Excerpt
◆ ◆ ◆ ◆

So suddenly this week - into the presidential race about "the economy, stupid" - charges one of the least understood, most micro-managed, least policy-driven debates we ever have in our country. The debate over welfare.
See, e.g. the new ad Romney has put out, per Rachel Maddow...
1. This is a personal issue. I was a kid when Ronald Reagan railed against Welfare Queens. He talked a lot about single mothers, too. At the time, my mother was a single mother (not on welfare, but certainly struggling, financially). I took it personally. I'm still pretty angry about it.
So I tend to take it personally when politicians go after welfare, single mothers, anybody whom they perceive to be sponging off of them. Particularly when said politicians are on federal salaries, with federal health care, and reaping benefits from the various and sundry types of corporate welfare we have in America.
But here's my good friend Mitt Romney, paying "a lot of taxes" (trust him), and going after President Obama on welfare.
2. Yes, it's a dog whistle on racism. I mean, we all know this. But okay, let's pretend we aren't sure for a minute. Why would Governor Romney attack President Obama for granting state waivers for experimentation (specifically NOT for reducing work requirements) that Romney himself requested as a governor?
And why would Newt Gingrich - the chief architect of welfare reform - call Obama the "Food Stamp President?"
Nope, it's not because Newt is right that Obama has given more food stamps than anybody else. Check out this video of Rep. Gutierrez breaking down who is the Food Stamp President:
No, this argument and the new Romney ad are about race-baiting.

◆ ◆ ◆ ◆

Given information
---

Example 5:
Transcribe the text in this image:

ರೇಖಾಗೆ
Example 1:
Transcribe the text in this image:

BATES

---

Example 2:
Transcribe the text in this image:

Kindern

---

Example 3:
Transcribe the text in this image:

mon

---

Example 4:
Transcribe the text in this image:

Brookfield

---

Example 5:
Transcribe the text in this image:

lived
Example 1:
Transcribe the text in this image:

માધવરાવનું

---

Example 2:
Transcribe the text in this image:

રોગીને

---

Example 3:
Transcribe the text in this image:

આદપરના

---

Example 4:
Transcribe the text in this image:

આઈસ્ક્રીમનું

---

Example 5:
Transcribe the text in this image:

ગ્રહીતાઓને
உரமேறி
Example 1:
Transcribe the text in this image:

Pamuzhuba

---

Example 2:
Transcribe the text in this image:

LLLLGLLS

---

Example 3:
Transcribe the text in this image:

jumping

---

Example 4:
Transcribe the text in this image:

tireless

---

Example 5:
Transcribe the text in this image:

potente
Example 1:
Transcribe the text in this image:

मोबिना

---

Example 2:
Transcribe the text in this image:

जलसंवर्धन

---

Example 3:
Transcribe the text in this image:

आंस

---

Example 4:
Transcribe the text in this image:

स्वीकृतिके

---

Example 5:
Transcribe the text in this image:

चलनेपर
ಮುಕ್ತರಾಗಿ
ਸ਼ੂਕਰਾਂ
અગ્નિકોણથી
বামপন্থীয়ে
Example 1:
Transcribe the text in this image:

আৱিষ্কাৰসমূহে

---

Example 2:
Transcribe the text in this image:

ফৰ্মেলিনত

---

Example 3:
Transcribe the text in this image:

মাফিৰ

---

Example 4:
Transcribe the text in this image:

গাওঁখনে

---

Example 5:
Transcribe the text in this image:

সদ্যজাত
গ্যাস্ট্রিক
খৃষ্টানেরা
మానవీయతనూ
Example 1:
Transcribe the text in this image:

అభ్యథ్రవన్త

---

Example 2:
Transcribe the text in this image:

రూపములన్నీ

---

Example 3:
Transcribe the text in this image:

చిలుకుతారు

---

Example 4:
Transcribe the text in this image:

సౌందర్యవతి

◆ ◆ ◆ ◆

What to work on
A – Answer these from the welfare post:
(i) Which president railed against Welfare Queens when the writer was a kid?
(ii) Whom does the post call the chief architect of welfare reform?
(iii) What did Romney himself request as a governor?
B – Name every person mentioned by name in the welfare post.
C – Write the next part of the welfare post, picking up after its final sentence.
The rows are from a separate source and have no connection to the welfare post.

Final results
A –
(i) Ronald Reagan
(ii) Newt Gingrich
(iii) State waivers for experimentation

B – Mitt Romney, Rachel Maddow, Ronald Reagan, President Obama, Newt Gingrich, Rep. Gutierrez

C –
3. But the public policy part of me wants to know more. I know what people assume welfare looks like. But is that true?
First, let's talk about who is poor:
- We artificially lower the number of "poor people" as defined by the federal government, by counting based on a pretty darn low economic threshold (particularly low for urban and suburban America). Under the federal numbers, 15.1 percent of Americans lived in poverty in 2010.
2010 Poverty Thresholds, Selected Family Types
Under 65 years
65 years & older
- Children represent a disproportionate share of the poor in the United States. Children make up 24 percent of the total population, but 36 percent of the poor population. In 2010, 16.4 million children, or 22.0 percent, were poor.
Children Under 18 Living in Poverty, 2010
Number (in thousands)
All children under 18
White only, non-Hispanic
- In 2010, 27.4 percent of blacks and 26.6 percent of Hispanics were poor, compared to 9.9 percent of non-Hispanic whites and 12.1 percent of Asians.
- 29.9% of female-headed households live below the federal poverty line.
- About half of all kids will spend at least part of their childhood in a family headed by a single mother, and the typical single mother is white, has one kid, is separated or divorced, works and probably earns less than $25,000 a year.
- The single mother poverty rate in the U.S. is far above the average in high income countries even though the single mother employment rate in the U.S. is also above the average.
And now who, of the people who are poor, receives welfare?
- The average monthly number of TANF families was 1,847,155 in FY 2010. The estimated average monthly number of TANF recipients was 1,084,828 adults and 3,280,153 children.
- The average number of persons in TANF families was 2.4, including an average of 1.8 recipient children. One in two recipient families had only one child. Less than eight percent of families had more than three children.
- Almost half of TANF families had no adult recipients. About 49 percent of TANF families had only one adult recipient, and 5 percent included two or more adult recipients.
- TANF and Race - (and let's remember here that there are over 2.5 times the percentage of poor African Americans and Hispanics as there are poor white people...)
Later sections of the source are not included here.